>>>>
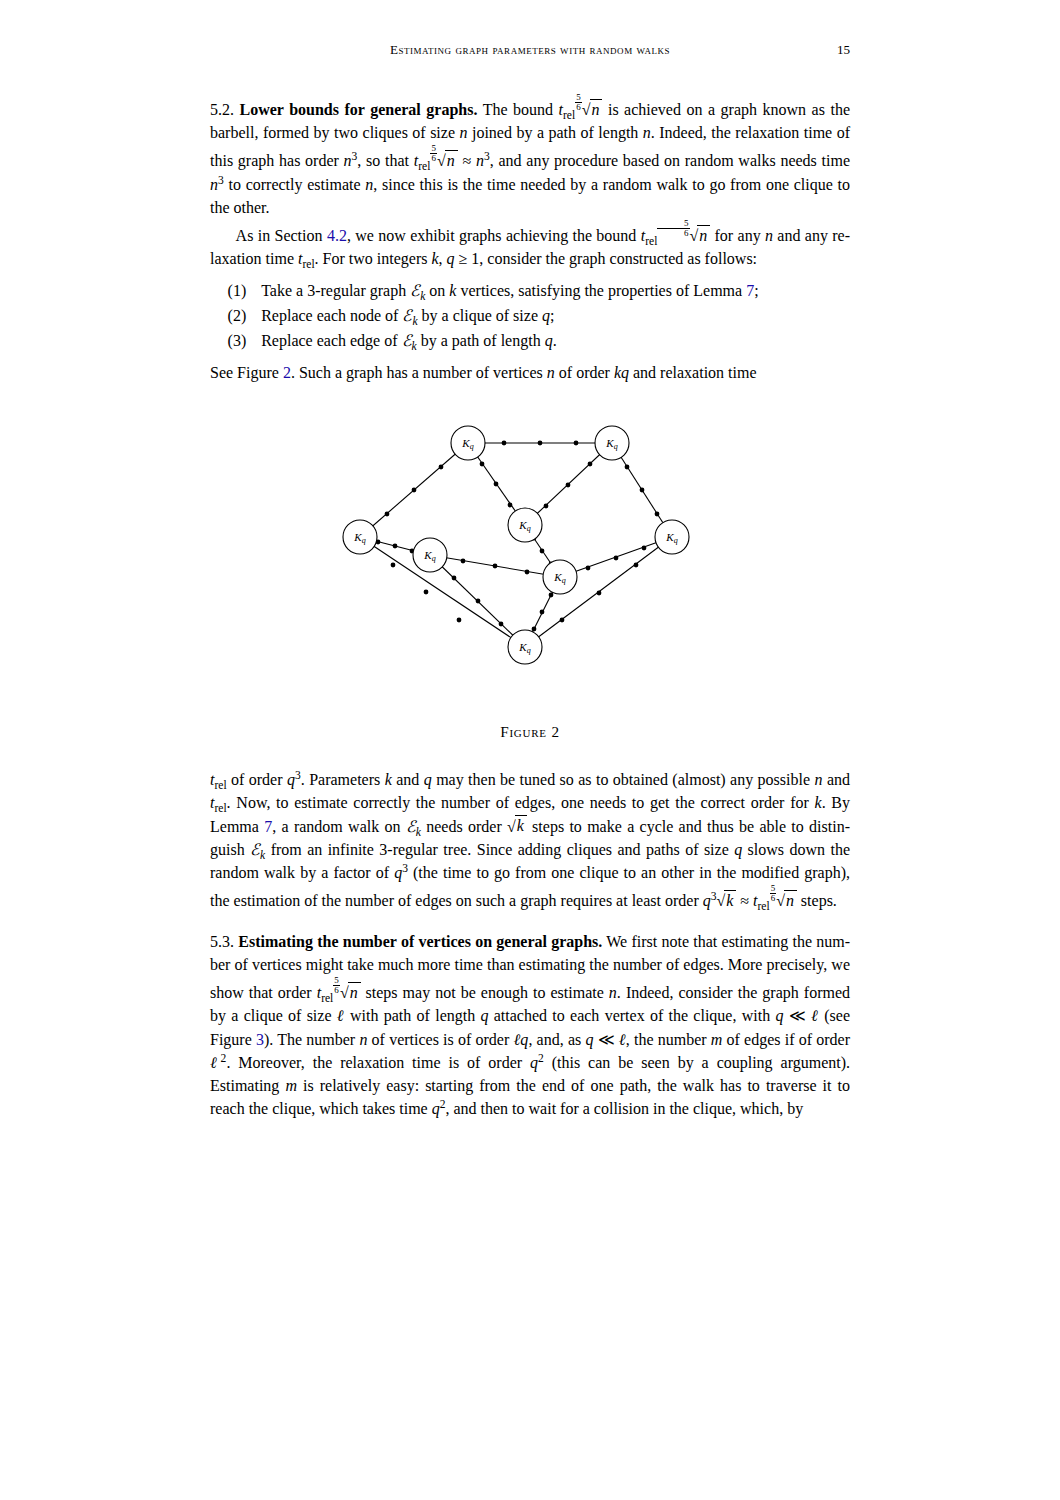Estimating graph parameters with random walks 15
5.2. Lower bounds for general graphs.
The bound trel56√n is achieved on a graph known as the barbell, formed by two cliques of size n joined by a path of length n. Indeed, the relaxation time of this graph has order n3, so that trel56√n ≈ n3, and any procedure based on random walks needs time n3 to correctly estimate n, since this is the time needed by a random walk to go from one clique to the other.
As in Section 4.2, we now exhibit graphs achieving the bound trel56√n for any n and any relaxation time trel. For two integers k, q ≥ 1, consider the graph constructed as follows:
Take a 3-regular graph ℰk on k vertices, satisfying the properties of Lemma 7;
Replace each node of ℰk by a clique of size q;
Replace each edge of ℰk by a path of length q.
See Figure 2. Such a graph has a number of vertices n of order kq and relaxation time
Kq Kq Kq Kq Kq Kq Kq Kq
Figure 2
trel of order q3. Parameters k and q may then be tuned so as to obtained (almost) any possible n and trel. Now, to estimate correctly the number of edges, one needs to get the correct order for k. By Lemma 7, a random walk on ℰk needs order √k steps to make a cycle and thus be able to distinguish ℰk from an infinite 3-regular tree. Since adding cliques and paths of size q slows down the random walk by a factor of q3 (the time to go from one clique to an other in the modified graph), the estimation of the number of edges on such a graph requires at least order q3√k ≈ trel56√n steps.
5.3. Estimating the number of vertices on general graphs.
We first note that estimating the number of vertices might take much more time than estimating the number of edges. More precisely, we show that order trel56√n steps may not be enough to estimate n. Indeed, consider the graph formed by a clique of size ℓ with path of length q attached to each vertex of the clique, with q ≪ ℓ (see Figure 3). The number n of vertices is of order ℓq, and, as q ≪ ℓ, the number m of edges if of order ℓ2. Moreover, the relaxation time is of order q2 (this can be seen by a coupling argument). Estimating m is relatively easy: starting from the end of one path, the walk has to traverse it to reach the clique, which takes time q2, and then to wait for a collision in the clique, which, by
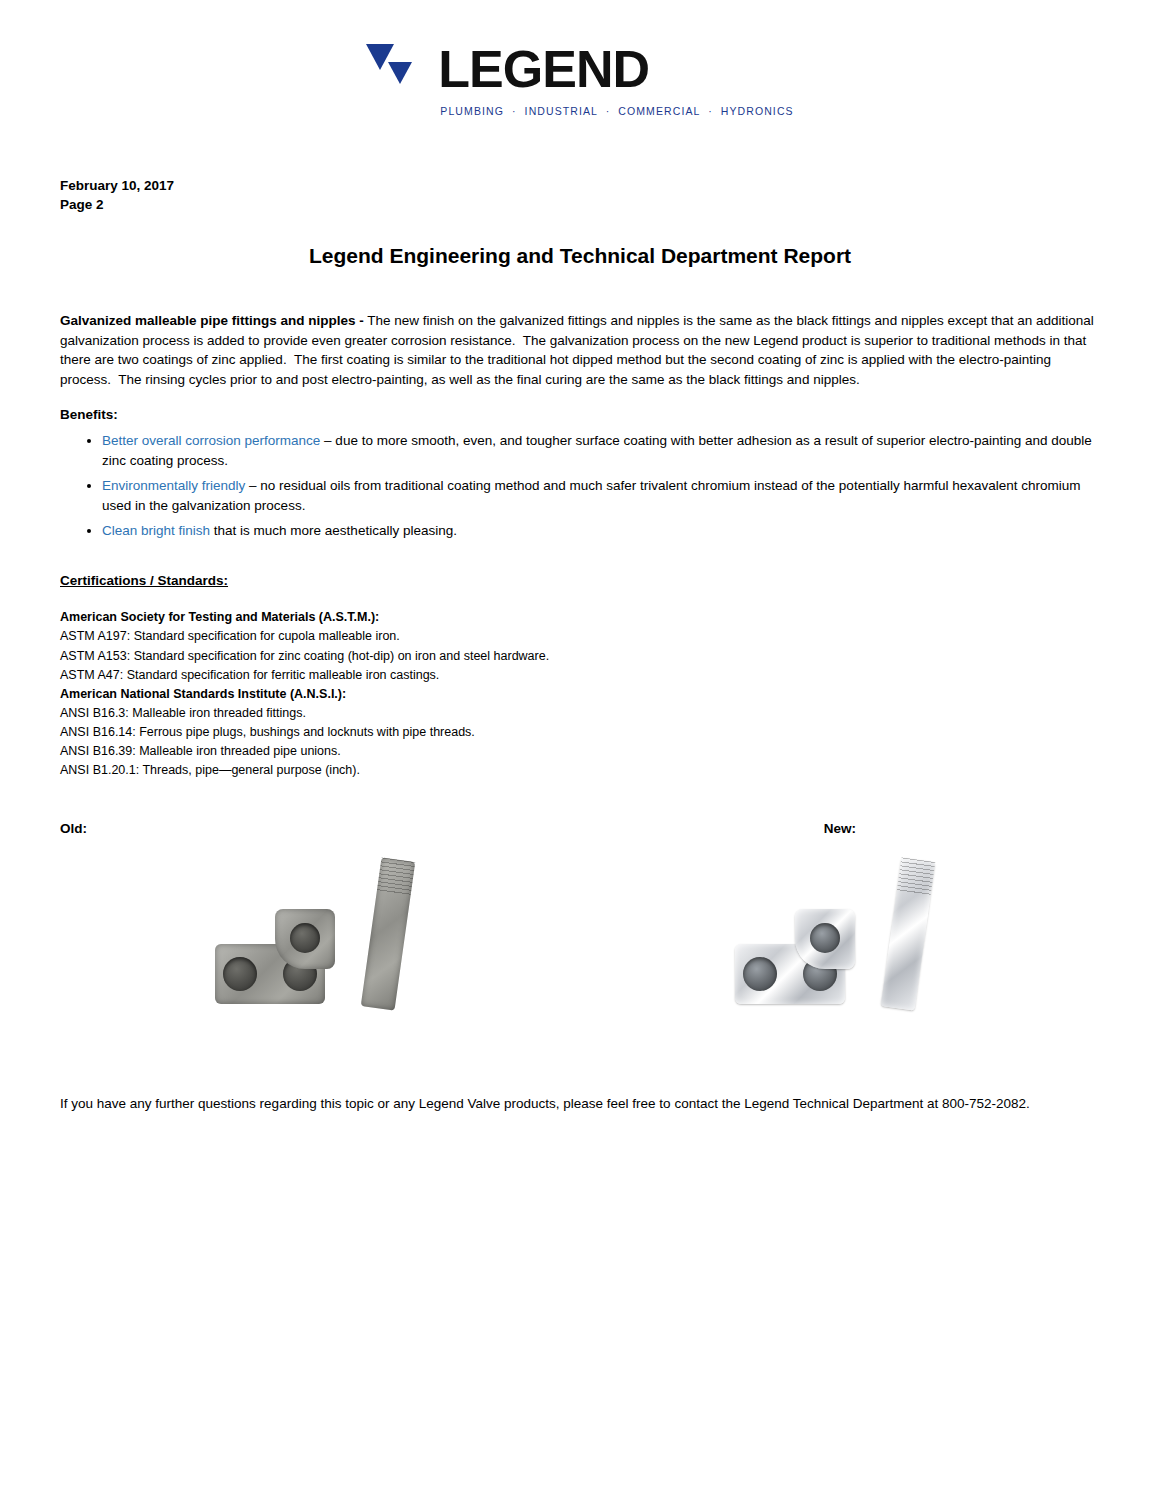LEGEND
PLUMBING · INDUSTRIAL · COMMERCIAL · HYDRONICS
February 10, 2017
Page 2
Legend Engineering and Technical Department Report
Galvanized malleable pipe fittings and nipples - The new finish on the galvanized fittings and nipples is the same as the black fittings and nipples except that an additional galvanization process is added to provide even greater corrosion resistance. The galvanization process on the new Legend product is superior to traditional methods in that there are two coatings of zinc applied. The first coating is similar to the traditional hot dipped method but the second coating of zinc is applied with the electro-painting process. The rinsing cycles prior to and post electro-painting, as well as the final curing are the same as the black fittings and nipples.
Benefits:
Better overall corrosion performance – due to more smooth, even, and tougher surface coating with better adhesion as a result of superior electro-painting and double zinc coating process.
Environmentally friendly – no residual oils from traditional coating method and much safer trivalent chromium instead of the potentially harmful hexavalent chromium used in the galvanization process.
Clean bright finish that is much more aesthetically pleasing.
Certifications / Standards:
American Society for Testing and Materials (A.S.T.M.):
ASTM A197: Standard specification for cupola malleable iron.
ASTM A153: Standard specification for zinc coating (hot-dip) on iron and steel hardware.
ASTM A47: Standard specification for ferritic malleable iron castings.
American National Standards Institute (A.N.S.I.):
ANSI B16.3: Malleable iron threaded fittings.
ANSI B16.14: Ferrous pipe plugs, bushings and locknuts with pipe threads.
ANSI B16.39: Malleable iron threaded pipe unions.
ANSI B1.20.1: Threads, pipe—general purpose (inch).
Old: New:
If you have any further questions regarding this topic or any Legend Valve products, please feel free to contact the Legend Technical Department at 800-752-2082.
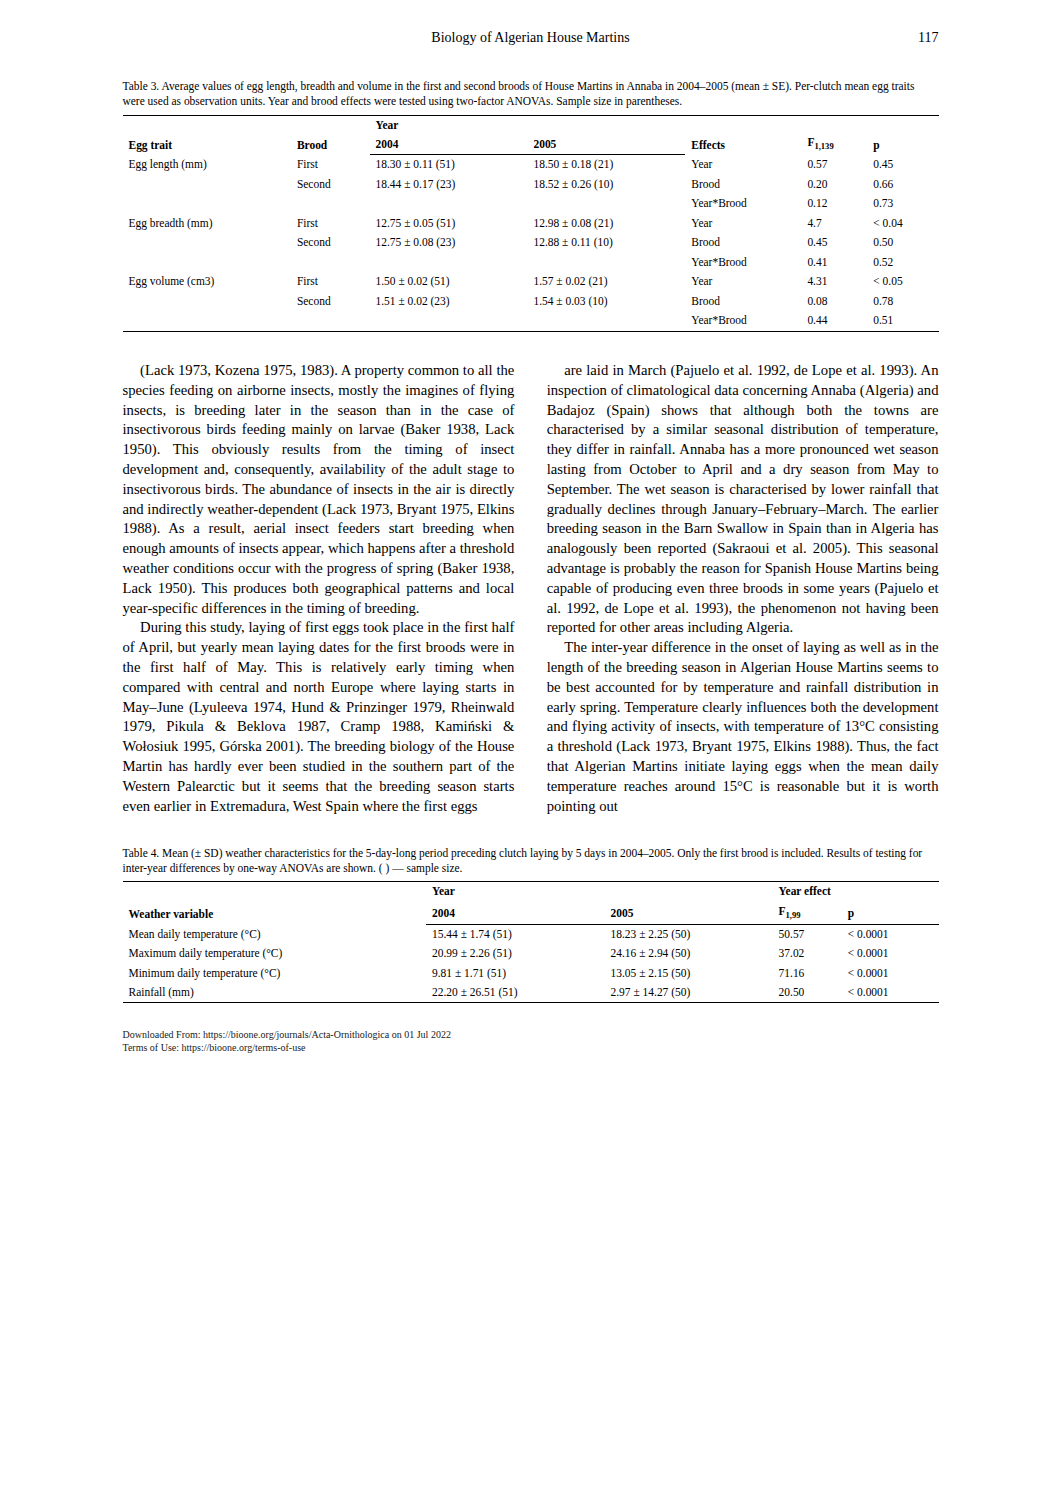Biology of Algerian House Martins 117
Table 3. Average values of egg length, breadth and volume in the first and second broods of House Martins in Annaba in 2004–2005 (mean ± SE). Per-clutch mean egg traits were used as observation units. Year and brood effects were tested using two-factor ANOVAs. Sample size in parentheses.
| Egg trait | Brood | Year | Effects | F 1,139 | p |
| --- | --- | --- | --- | --- | --- |
| 2004 | 2005 |
| Egg length (mm) | First | 18.30 ± 0.11 (51) | 18.50 ± 0.18 (21) | Year | 0.57 | 0.45 |
| | Second | 18.44 ± 0.17 (23) | 18.52 ± 0.26 (10) | Brood | 0.20 | 0.66 |
| | | | | Year*Brood | 0.12 | 0.73 |
| Egg breadth (mm) | First | 12.75 ± 0.05 (51) | 12.98 ± 0.08 (21) | Year | 4.7 | < 0.04 |
| | Second | 12.75 ± 0.08 (23) | 12.88 ± 0.11 (10) | Brood | 0.45 | 0.50 |
| | | | | Year*Brood | 0.41 | 0.52 |
| Egg volume (cm3) | First | 1.50 ± 0.02 (51) | 1.57 ± 0.02 (21) | Year | 4.31 | < 0.05 |
| | Second | 1.51 ± 0.02 (23) | 1.54 ± 0.03 (10) | Brood | 0.08 | 0.78 |
| | | | | Year*Brood | 0.44 | 0.51 |
(Lack 1973, Kozena 1975, 1983). A property common to all the species feeding on airborne insects, mostly the imagines of flying insects, is breeding later in the season than in the case of insectivorous birds feeding mainly on larvae (Baker 1938, Lack 1950). This obviously results from the timing of insect development and, consequently, availability of the adult stage to insectivorous birds. The abundance of insects in the air is directly and indirectly weather-dependent (Lack 1973, Bryant 1975, Elkins 1988). As a result, aerial insect feeders start breeding when enough amounts of insects appear, which happens after a threshold weather conditions occur with the progress of spring (Baker 1938, Lack 1950). This produces both geographical patterns and local year-specific differences in the timing of breeding.
During this study, laying of first eggs took place in the first half of April, but yearly mean laying dates for the first broods were in the first half of May. This is relatively early timing when compared with central and north Europe where laying starts in May–June (Lyuleeva 1974, Hund & Prinzinger 1979, Rheinwald 1979, Pikula & Beklova 1987, Cramp 1988, Kamiński & Wołosiuk 1995, Górska 2001). The breeding biology of the House Martin has hardly ever been studied in the southern part of the Western Palearctic but it seems that the breeding season starts even earlier in Extremadura, West Spain where the first eggs
are laid in March (Pajuelo et al. 1992, de Lope et al. 1993). An inspection of climatological data concerning Annaba (Algeria) and Badajoz (Spain) shows that although both the towns are characterised by a similar seasonal distribution of temperature, they differ in rainfall. Annaba has a more pronounced wet season lasting from October to April and a dry season from May to September. The wet season is characterised by lower rainfall that gradually declines through January–February–March. The earlier breeding season in the Barn Swallow in Spain than in Algeria has analogously been reported (Sakraoui et al. 2005). This seasonal advantage is probably the reason for Spanish House Martins being capable of producing even three broods in some years (Pajuelo et al. 1992, de Lope et al. 1993), the phenomenon not having been reported for other areas including Algeria.
The inter-year difference in the onset of laying as well as in the length of the breeding season in Algerian House Martins seems to be best accounted for by temperature and rainfall distribution in early spring. Temperature clearly influences both the development and flying activity of insects, with temperature of 13°C consisting a threshold (Lack 1973, Bryant 1975, Elkins 1988). Thus, the fact that Algerian Martins initiate laying eggs when the mean daily temperature reaches around 15°C is reasonable but it is worth pointing out
Table 4. Mean (± SD) weather characteristics for the 5-day-long period preceding clutch laying by 5 days in 2004–2005. Only the first brood is included. Results of testing for inter-year differences by one-way ANOVAs are shown. ( ) — sample size.
| Weather variable | Year | Year effect |
| --- | --- | --- |
| 2004 | 2005 | F 1,99 | p |
| Mean daily temperature (°C) | 15.44 ± 1.74 (51) | 18.23 ± 2.25 (50) | 50.57 | < 0.0001 |
| Maximum daily temperature (°C) | 20.99 ± 2.26 (51) | 24.16 ± 2.94 (50) | 37.02 | < 0.0001 |
| Minimum daily temperature (°C) | 9.81 ± 1.71 (51) | 13.05 ± 2.15 (50) | 71.16 | < 0.0001 |
| Rainfall (mm) | 22.20 ± 26.51 (51) | 2.97 ± 14.27 (50) | 20.50 | < 0.0001 |
Downloaded From: https://bioone.org/journals/Acta-Ornithologica on 01 Jul 2022
Terms of Use: https://bioone.org/terms-of-use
<<<<
WORK ORDER> Search the material above for the word "Department", then copy each line that holds it.

EXPECTED ANSWER>
Legend Engineering and Technical Department Report
If you have any further questions regarding this topic or any Legend Valve products, please feel free to contact the Legend Technical Department at 800-752-2082.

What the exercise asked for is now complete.